How many time do we blame others around us for not letting us reach our potential? The boyfriend who doesn't like to go hiking, or the mother that doesn't cook healthy food are our excuse for not working out or loosing weight. Having and excuse is easy and changing is hard, so we leave things like they, and feel stuck, blaming others for not changing.

Just change lanes... and leave your lame excuse behind.


2/11/2010

No one to blame but myself

Today at swam at night with swimmers I hadn’t met before. It was a fast and very rewarding swim (with fins, this time). But in the last 100 yards, the coach wanted us to time ourselves giving 100%. I have been postponing timing myself because I really don't want to know yet. But today, I took the challenge! I told the lady behind me to go ahead of me so I could be free to go at my own speed, but she insisted she was slower. I went first and before reaching the other wall, she started bumping me with her head. I had to stop and let her pass, ruining my timing… and my swim.
After the swim, talking with my husband, I discovered why I was so mad: When working out, as well as in life, we should not allow others to ruin our plans. We know our limitations, we know our goals, so we give them the chance to go first, to get out of our way. But if they pass, then their rights have been revoked. Many times we have a coworker, a boyfriend, a sibling who maybe with good intentions want us to stray away from our plan. Ultimately, we have the power to decide if we give in and live with the guilt, or to put our foot down and assert our rights.
Lady, you made me mad today, but you taught me a lesson. Thanks.

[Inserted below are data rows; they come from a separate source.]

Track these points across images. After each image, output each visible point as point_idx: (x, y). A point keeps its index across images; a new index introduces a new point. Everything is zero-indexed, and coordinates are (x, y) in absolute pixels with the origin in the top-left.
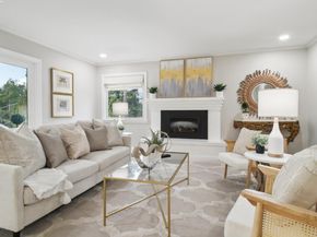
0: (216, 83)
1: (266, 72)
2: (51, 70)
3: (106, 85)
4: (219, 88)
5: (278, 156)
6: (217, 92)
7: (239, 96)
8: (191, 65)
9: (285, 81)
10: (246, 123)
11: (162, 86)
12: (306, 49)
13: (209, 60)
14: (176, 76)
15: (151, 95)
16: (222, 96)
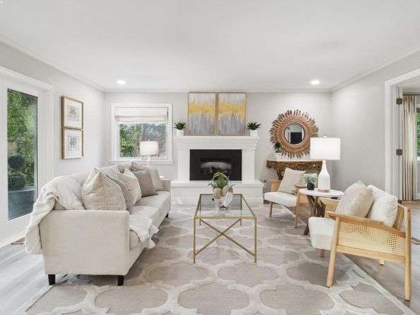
0: (250, 120)
1: (297, 112)
2: (62, 99)
3: (117, 117)
4: (253, 127)
5: (327, 191)
6: (251, 131)
7: (272, 136)
8: (224, 100)
9: (313, 122)
10: (281, 163)
11: (190, 122)
12: (330, 93)
13: (243, 96)
14: (207, 111)
15: (178, 131)
16: (256, 135)
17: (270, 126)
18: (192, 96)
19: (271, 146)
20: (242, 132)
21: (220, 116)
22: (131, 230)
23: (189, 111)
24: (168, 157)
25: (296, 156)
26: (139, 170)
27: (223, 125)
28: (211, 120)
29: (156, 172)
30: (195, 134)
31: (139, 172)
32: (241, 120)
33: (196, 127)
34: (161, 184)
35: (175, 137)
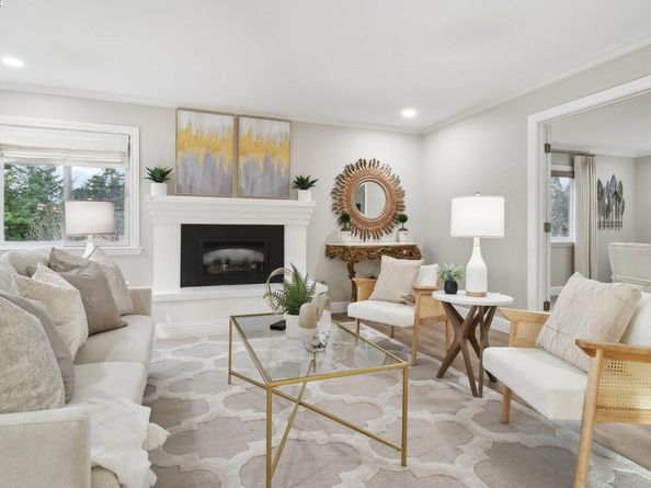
1: (374, 163)
4: (303, 184)
5: (483, 295)
6: (301, 192)
7: (335, 201)
8: (251, 130)
9: (398, 181)
10: (353, 248)
11: (180, 169)
12: (421, 136)
13: (285, 127)
14: (217, 149)
15: (154, 185)
16: (309, 199)
17: (332, 185)
18: (184, 117)
19: (334, 219)
20: (284, 194)
21: (242, 160)
22: (96, 468)
23: (179, 147)
24: (131, 241)
25: (371, 238)
26: (73, 267)
27: (247, 178)
28: (226, 167)
29: (117, 271)
30: (191, 192)
31: (74, 272)
32: (283, 171)
33: (192, 180)
34: (130, 301)
35: (147, 198)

True victory is victory over yourself.

Until today, my H2 fins allowed me to speed behind the faster swimmers in the “ego lanes”. My fins have been my crutches, so I decided to have one finless day every week; and today was the first.
Reality check! I was the slowest in the slow lane! A superhero with her powers stolen. But although I was a slow swimmer, I knew my progress was faster. It was a humbling workout that reminded me speed is not a sign of progress because the only one I’m competing against is myself.